To prepare your school-aged child for a new baby:
- Tell your child what is happening in age-appropriate language. Explain what having a new baby means and what changes may affect them – both the good and the not so good (e.g. night crying).
- Have your older child help get things ready for the new baby by helping to decorate the baby’s room, picking out clothes, or buying nappies.
- If possible, have your older child come to the hospital soon after the baby is born so they feel part of the changes to the family.
- When you bring the new baby home, make your older child feel that they have a role to play in caring for the baby. Tell them they can hold the baby, although they must ask you first. Praise them when they are gentle and loving toward the baby and when they help you out.
- Do not overlook your older child’s needs and activities. Try and maintain their activities such as extra-curricular lessons, groups, school, etc. so that their routine isn’t affected.

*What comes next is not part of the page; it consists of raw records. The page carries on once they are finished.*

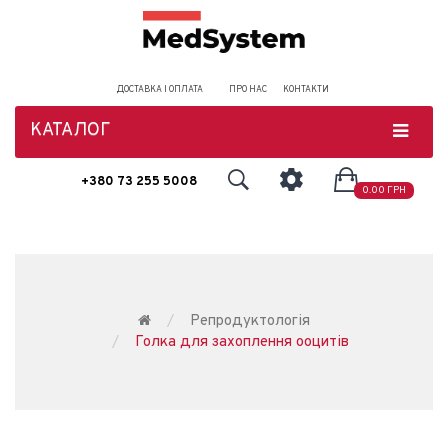
ДОСТАВКА І ОПЛАТА
ПРО НАС
КОНТАКТИ
КАТАЛОГ
+380 73 255 5008
0.00 ГРН
Репродуктологія
Голка для захоплення ооцитів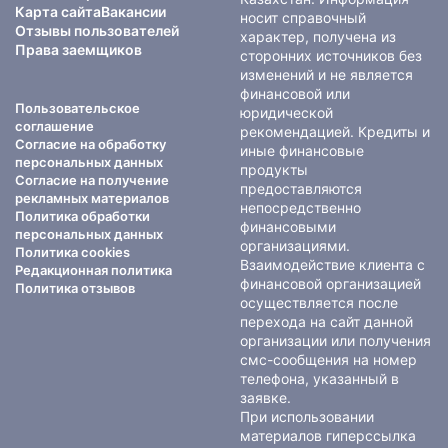
Карта сайта
Вакансии
носит справочный
Отзывы пользователей
характер, получена из
Права заемщиков
сторонних источников без
изменений и не является
финансовой или
Пользовательское
юридической
соглашение
рекомендацией. Кредиты и
Согласие на обработку
иные финансовые
персональных данных
продукты
Согласие на получение
предоставляются
рекламных материалов
непосредственно
Политика обработки
финансовыми
персональных данных
организациями.
Политика cookies
Взаимодействие клиента с
Редакционная политика
финансовой организацией
Политика отзывов
осуществляется после
перехода на сайт данной
организации или получения
смс-сообщения на номер
телефона, указанный в
заявке.
При использовании
материалов гиперссылка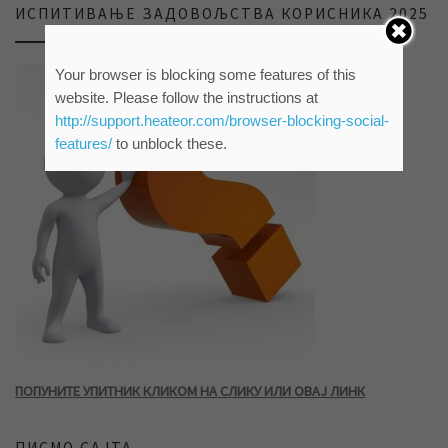
ИСПИТИВАЊЕ ЗАДОВОЉСТВА КОРИСНИКА 2025
Your browser is blocking some features of this
website. Please follow the instructions at
http://support.heateor.com/browser-blocking-social-
features/
to unblock these.
ПОПУНИТЕ УПИТНИК КЛИКОМ НА СЛИКУ ИЛИ ОВАЈ ЛИНК
ПИСМО САЈТА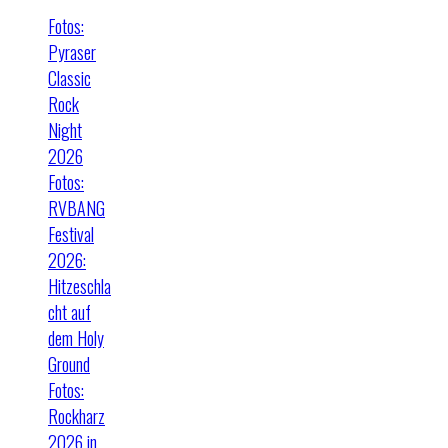
Fotos:
Pyraser
Classic
Rock
Night
2026
Fotos:
RVBANG
Festival
2026:
Hitzeschla
cht auf
dem Holy
Ground
Fotos:
Rockharz
2026 in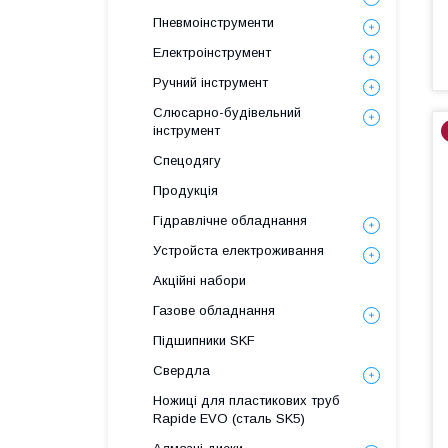
Пневмоінструменти
Електроінструмент
Ручний інструмент
Слюсарно-будівельний
інструмент
Спецодягу
Продукція
Гідравлічне обладнання
Уcтpoйстa елeктpoживання
Акційні набори
Газове обладнання
Підшипники SKF
Свердла
Ножиці для пластикових труб
Rapide EVO (сталь SK5)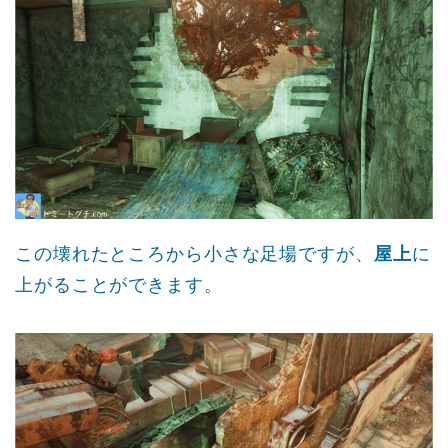
この壊れたところから小さな足場ですが、
屋上
に
上がることができます。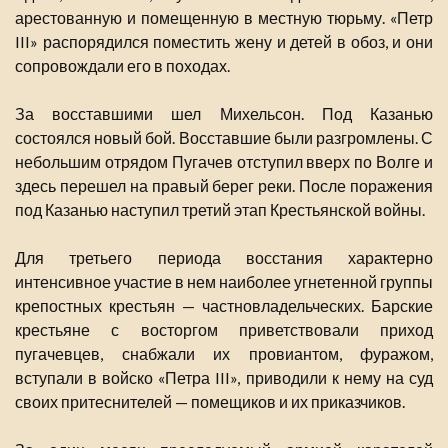
арестованную и помещенную в местную тюрьму. «Петр
III» распорядился поместить жену и детей в обоз, и они
сопровождали его в походах.
За восставшими шел Михельсон. Под Казанью
состоялся новый бой. Восставшие были разгромлены. С
небольшим отрядом Пугачев отступил вверх по Волге и
здесь перешел на правый берег реки. После поражения
под Казанью наступил третий этап Крестьянской войны.
Для третьего периода восстания характерно
интенсивное участие в нем наиболее угнетенной группы
крепостных крестьян — частновладельческих. Барские
крестьяне с восторгом приветствовали приход
пугачевцев, снабжали их провиантом, фуражом,
вступали в войско «Петра III», приводили к нему на суд
своих притеснителей — помещиков и их приказчиков.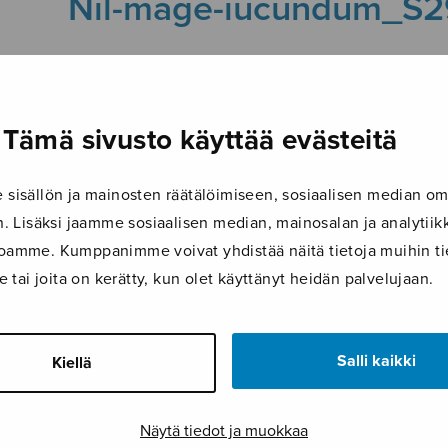
Nil-mage-iucundum_S2
18.12.2025
Tämä sivusto käyttää evästeitä
isällön ja mainosten räätälöimiseen, sosiaalisen median om
 Lisäksi jaamme sosiaalisen median, mainosalan ja analyti
ustoamme. Kumppanimme voivat yhdistää näitä tietoja muihin tie
le tai joita on kerätty, kun olet käyttänyt heidän palvelujaan.
Salli kaikki
Kiellä
Näytä tiedot ja muokkaa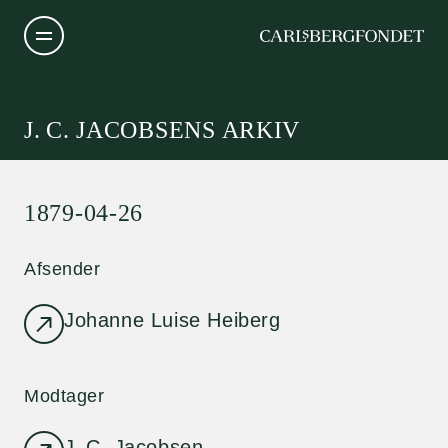
J. C. JACOBSENS ARKIV
1879-04-26
Afsender
Johanne Luise Heiberg
Modtager
J. C. Jacobsen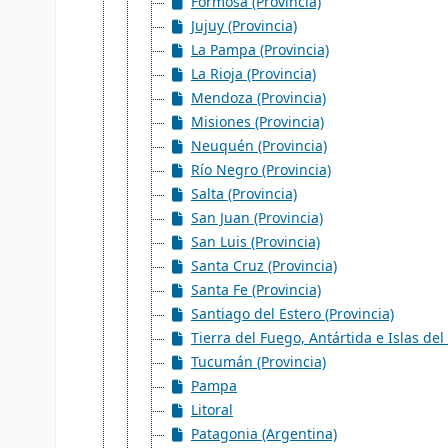
Formosa (Provincia)
Jujuy (Provincia)
La Pampa (Provincia)
La Rioja (Provincia)
Mendoza (Provincia)
Misiones (Provincia)
Neuquén (Provincia)
Río Negro (Provincia)
Salta (Provincia)
San Juan (Provincia)
San Luis (Provincia)
Santa Cruz (Provincia)
Santa Fe (Provincia)
Santiago del Estero (Provincia)
Tierra del Fuego, Antártida e Islas del 
Tucumán (Provincia)
Pampa
Litoral
Patagonia (Argentina)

- Let them know how much you love them. Make an effort to spend some time alone with them each day; use that as a chance to remind them how special they are.
Whatever age your children are when you are preparing them for a sibling, along with reassuring your first-born, be careful that other well-meaning adults don’t accidentally undermine your efforts. Discourage comments or jokes implying that the new baby will somehow replace your first child, or that you’re going to be too busy to show him love and attention.